[Saved entries]
== == ==

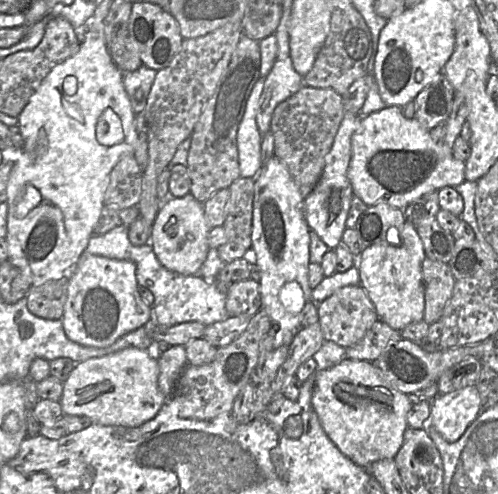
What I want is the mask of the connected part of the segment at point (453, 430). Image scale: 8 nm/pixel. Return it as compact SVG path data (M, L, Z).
M475 385L446 394L432 402L428 423L450 443L458 441L481 413L481 398Z

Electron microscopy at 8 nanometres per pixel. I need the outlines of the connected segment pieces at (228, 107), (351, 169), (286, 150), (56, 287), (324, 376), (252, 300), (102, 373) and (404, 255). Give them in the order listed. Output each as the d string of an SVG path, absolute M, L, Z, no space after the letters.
M243 34L226 73L208 100L190 138L187 169L191 178L190 194L205 203L217 191L229 188L240 177L237 133L255 83L261 78L260 40Z
M386 106L384 109L361 116L360 125L351 139L352 155L348 167L348 178L354 195L358 196L368 207L377 203L387 203L404 210L419 197L440 189L455 187L465 181L465 162L456 159L452 149L444 142L435 142L430 131L416 119L404 117L401 107Z
M303 85L294 95L281 102L271 119L275 156L287 167L303 198L319 181L335 136L345 115L343 96L328 88Z
M69 277L32 286L25 298L28 310L43 319L61 319L67 298Z
M345 358L340 363L314 373L315 386L311 405L319 421L339 450L358 466L368 470L372 463L383 459L394 459L402 446L408 428L407 415L415 398L392 388L372 362Z
M252 279L230 285L227 292L228 316L253 317L262 308L260 284Z
M129 347L76 363L68 378L63 382L63 393L59 400L63 415L86 416L96 424L124 427L138 427L153 419L167 400L158 387L157 357L152 356L149 350Z
M411 222L396 227L399 231L400 243L393 245L388 242L365 247L358 257L360 286L366 291L375 306L378 318L391 328L401 331L412 323L424 318L425 286L422 275L422 264L426 258L423 242L417 232L417 227Z

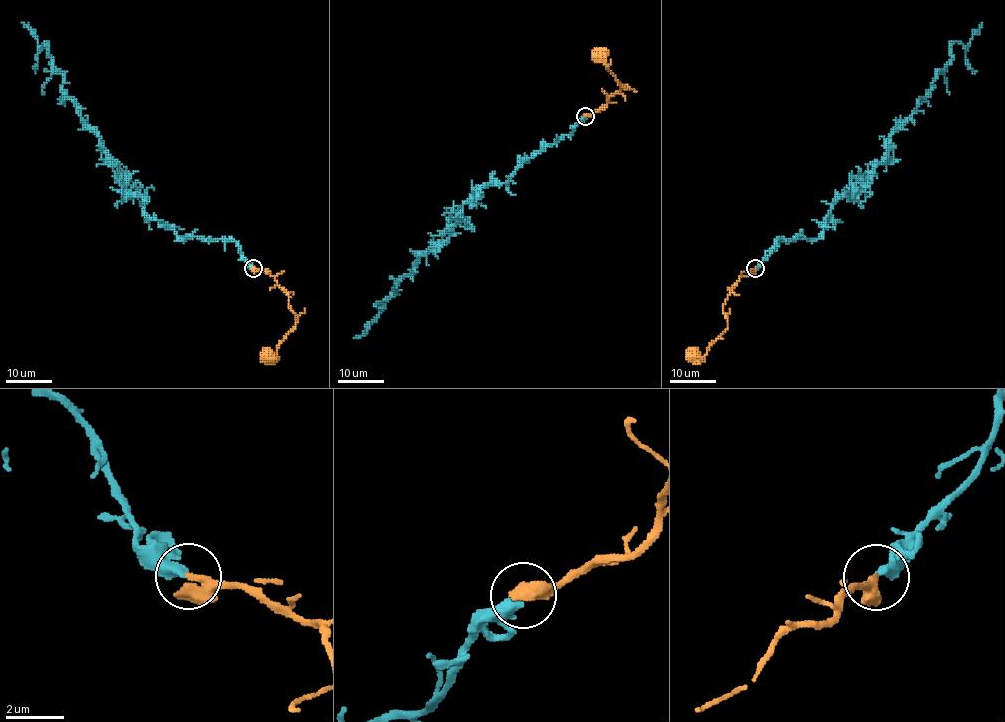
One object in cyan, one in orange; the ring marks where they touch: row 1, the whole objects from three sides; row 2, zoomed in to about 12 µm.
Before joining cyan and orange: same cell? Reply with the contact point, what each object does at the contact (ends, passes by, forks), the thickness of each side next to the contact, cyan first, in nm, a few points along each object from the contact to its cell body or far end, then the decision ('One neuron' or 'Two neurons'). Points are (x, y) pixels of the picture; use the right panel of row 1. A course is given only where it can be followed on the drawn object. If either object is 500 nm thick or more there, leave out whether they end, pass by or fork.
Place: (755, 268). At the ring cyan ends. At the ring orange passes by. Thickness 400 nm (cyan) against 360 nm. Course of cyan: (755, 268), (776, 239), (814, 240), (831, 206), (884, 160), (953, 43), (966, 47), (981, 22). Course of orange: (755, 268), (743, 276), (727, 296), (723, 309), (727, 329), (711, 345), (702, 361), (689, 349). One neuron

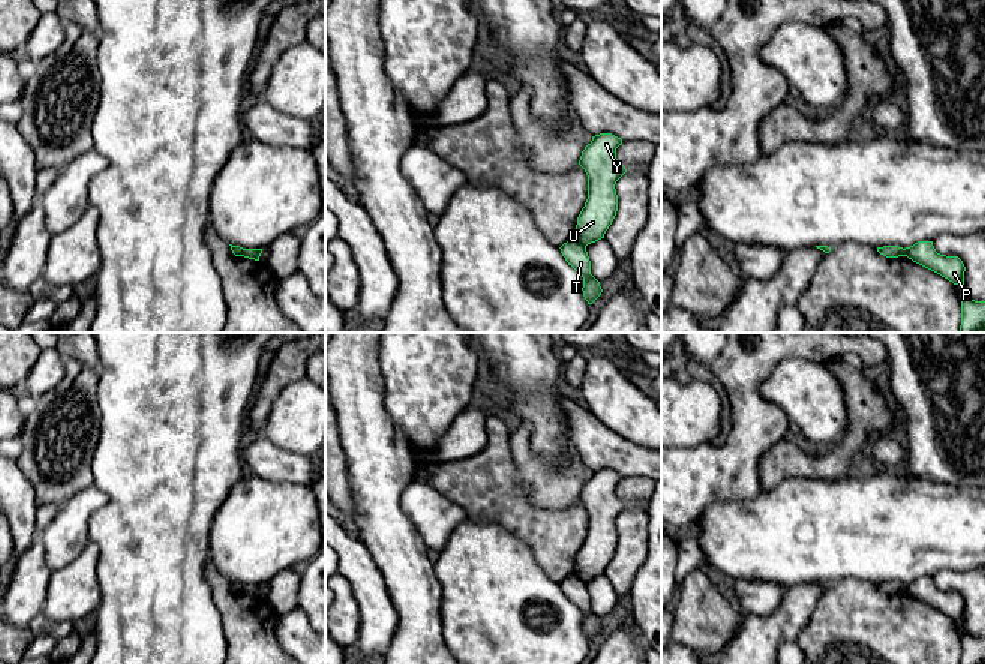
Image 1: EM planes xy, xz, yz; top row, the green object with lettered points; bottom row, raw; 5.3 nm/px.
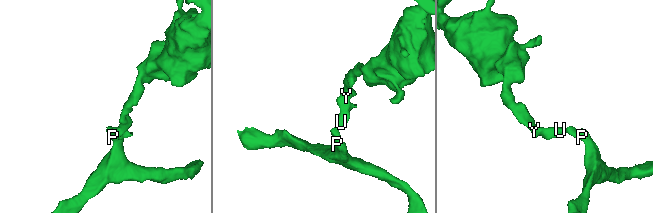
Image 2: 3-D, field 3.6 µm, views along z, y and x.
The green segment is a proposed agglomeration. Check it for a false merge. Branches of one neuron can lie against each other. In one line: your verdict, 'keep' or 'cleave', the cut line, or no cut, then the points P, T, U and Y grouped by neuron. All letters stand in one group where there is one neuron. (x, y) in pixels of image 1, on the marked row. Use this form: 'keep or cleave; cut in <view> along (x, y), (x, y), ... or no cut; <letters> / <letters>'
cleave; cut in xz along (576, 237), (586, 245); P T / U Y

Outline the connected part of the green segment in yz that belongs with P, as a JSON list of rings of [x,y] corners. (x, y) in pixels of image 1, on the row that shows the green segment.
[[[918,241],[904,249],[906,256],[913,262],[940,274],[954,285],[964,285],[966,267],[958,256],[946,256],[936,252],[933,241]]]

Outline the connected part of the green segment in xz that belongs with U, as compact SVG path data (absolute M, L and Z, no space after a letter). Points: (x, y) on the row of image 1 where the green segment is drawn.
M600 133L582 151L579 165L588 175L588 199L582 208L576 238L583 244L604 238L618 211L615 184L627 172L616 159L622 139L612 133Z

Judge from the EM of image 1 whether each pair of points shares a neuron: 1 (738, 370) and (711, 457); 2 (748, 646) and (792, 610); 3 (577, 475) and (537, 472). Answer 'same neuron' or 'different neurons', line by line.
1: same neuron
2: same neuron
3: same neuron

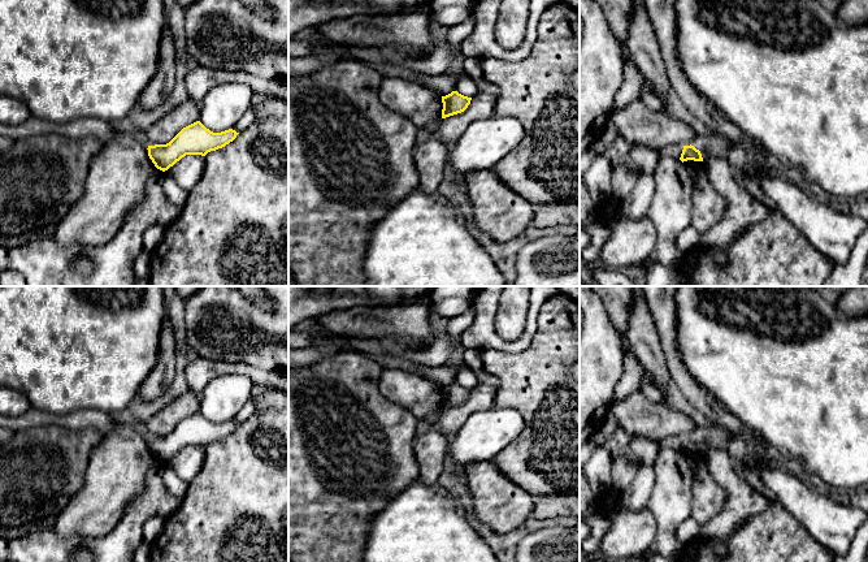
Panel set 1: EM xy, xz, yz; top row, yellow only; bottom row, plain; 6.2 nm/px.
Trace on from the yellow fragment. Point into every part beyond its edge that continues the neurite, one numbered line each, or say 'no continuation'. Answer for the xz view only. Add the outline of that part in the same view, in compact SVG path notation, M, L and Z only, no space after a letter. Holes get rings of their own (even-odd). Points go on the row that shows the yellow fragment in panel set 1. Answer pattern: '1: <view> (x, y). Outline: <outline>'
no continuation

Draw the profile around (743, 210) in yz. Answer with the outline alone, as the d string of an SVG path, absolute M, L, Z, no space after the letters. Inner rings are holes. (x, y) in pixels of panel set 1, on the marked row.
M712 155L703 161L703 165L709 182L726 200L728 208L713 228L700 233L699 246L725 250L747 226L763 221L768 215L768 209L735 181L725 157Z

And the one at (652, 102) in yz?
M654 91L641 98L641 100L650 111L661 111L664 105L661 99Z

== == ==

*DIRECTIONS FOR THIS TASK*
Return the full set of lines above word for word and with no pictures.

*EXERCISE OUTPUT*
What I want is the mask of the connected part of the segment at point (453, 430). Image scale: 8 nm/pixel. Return it as compact SVG path data (M, L, Z).
M475 385L446 394L432 402L428 423L450 443L458 441L481 413L481 398Z

Electron microscopy at 8 nanometres per pixel. I need the outlines of the connected segment pieces at (228, 107), (351, 169), (286, 150), (56, 287), (324, 376), (252, 300), (102, 373) and (404, 255). Give them in the order listed. Output each as the d string of an SVG path, absolute M, L, Z, no space after the letters.
M243 34L226 73L208 100L190 138L187 169L191 178L190 194L205 203L217 191L229 188L240 177L237 133L255 83L261 78L260 40Z
M386 106L384 109L361 116L360 125L351 139L352 155L348 167L348 178L354 195L358 196L368 207L377 203L387 203L404 210L419 197L440 189L455 187L465 181L465 162L456 159L452 149L444 142L435 142L430 131L416 119L404 117L401 107Z
M303 85L294 95L281 102L271 119L275 156L287 167L303 198L319 181L335 136L345 115L343 96L328 88Z
M69 277L32 286L25 298L28 310L43 319L61 319L67 298Z
M345 358L340 363L314 373L315 386L311 405L319 421L339 450L358 466L368 470L372 463L383 459L394 459L402 446L408 428L407 415L415 398L392 388L372 362Z
M252 279L230 285L227 292L228 316L253 317L262 308L260 284Z
M129 347L76 363L68 378L63 382L63 393L59 400L63 415L86 416L96 424L124 427L138 427L153 419L167 400L158 387L157 357L152 356L149 350Z
M411 222L396 227L399 231L400 243L393 245L388 242L365 247L358 257L360 286L366 291L375 306L378 318L391 328L401 331L412 323L424 318L425 286L422 275L422 264L426 258L423 242L417 232L417 227Z

One object in cyan, one in orange; the ring marks where they touch: row 1, the whole objects from three sides; row 2, zoomed in to about 12 µm.
Before joining cyan and orange: same cell? Reply with the contact point, what each object does at the contact (ends, passes by, forks), the thickness of each side next to the contact, cyan first, in nm, a few points along each object from the contact to its cell body or far end, then the decision ('One neuron' or 'Two neurons'). Points are (x, y) pixels of the picture; use the right panel of row 1. A course is given only where it can be followed on the drawn object. If either object is 500 nm thick or more there, leave out whether they end, pass by or fork.
Place: (755, 268). At the ring cyan ends. At the ring orange passes by. Thickness 400 nm (cyan) against 360 nm. Course of cyan: (755, 268), (776, 239), (814, 240), (831, 206), (884, 160), (953, 43), (966, 47), (981, 22). Course of orange: (755, 268), (743, 276), (727, 296), (723, 309), (727, 329), (711, 345), (702, 361), (689, 349). One neuron

Image 1: EM planes xy, xz, yz; top row, the green object with lettered points; bottom row, raw; 5.3 nm/px.
Image 2: 3-D, field 3.6 µm, views along z, y and x.
The green segment is a proposed agglomeration. Check it for a false merge. Branches of one neuron can lie against each other. In one line: your verdict, 'keep' or 'cleave', the cut line, or no cut, then the points P, T, U and Y grouped by neuron. All letters stand in one group where there is one neuron. (x, y) in pixels of image 1, on the marked row. Use this form: 'keep or cleave; cut in <view> along (x, y), (x, y), ... or no cut; <letters> / <letters>'
cleave; cut in xz along (576, 237), (586, 245); P T / U Y

Outline the connected part of the green segment in yz that belongs with P, as a JSON list of rings of [x,y] corners. (x, y) in pixels of image 1, on the row that shows the green segment.
[[[918,241],[904,249],[906,256],[913,262],[940,274],[954,285],[964,285],[966,267],[958,256],[946,256],[936,252],[933,241]]]

Outline the connected part of the green segment in xz that belongs with U, as compact SVG path data (absolute M, L and Z, no space after a letter). Points: (x, y) on the row of image 1 where the green segment is drawn.
M600 133L582 151L579 165L588 175L588 199L582 208L576 238L583 244L604 238L618 211L615 184L627 172L616 159L622 139L612 133Z

Judge from the EM of image 1 whether each pair of points shares a neuron: 1 (738, 370) and (711, 457); 2 (748, 646) and (792, 610); 3 (577, 475) and (537, 472). Answer 'same neuron' or 'different neurons', line by line.
1: same neuron
2: same neuron
3: same neuron

Panel set 1: EM xy, xz, yz; top row, yellow only; bottom row, plain; 6.2 nm/px.
Trace on from the yellow fragment. Point into every part beyond its edge that continues the neurite, one numbered line each, or say 'no continuation'. Answer for the xz view only. Add the outline of that part in the same view, in compact SVG path notation, M, L and Z only, no space after a letter. Holes get rings of their own (even-odd). Points go on the row that shows the yellow fragment in panel set 1. Answer pattern: '1: <view> (x, y). Outline: <outline>'
no continuation

Draw the profile around (743, 210) in yz. Answer with the outline alone, as the d string of an SVG path, absolute M, L, Z, no space after the letters. Inner rings are holes. (x, y) in pixels of panel set 1, on the marked row.
M712 155L703 161L703 165L709 182L726 200L728 208L713 228L700 233L699 246L725 250L747 226L763 221L768 215L768 209L735 181L725 157Z

And the one at (652, 102) in yz?
M654 91L641 98L641 100L650 111L661 111L664 105L661 99Z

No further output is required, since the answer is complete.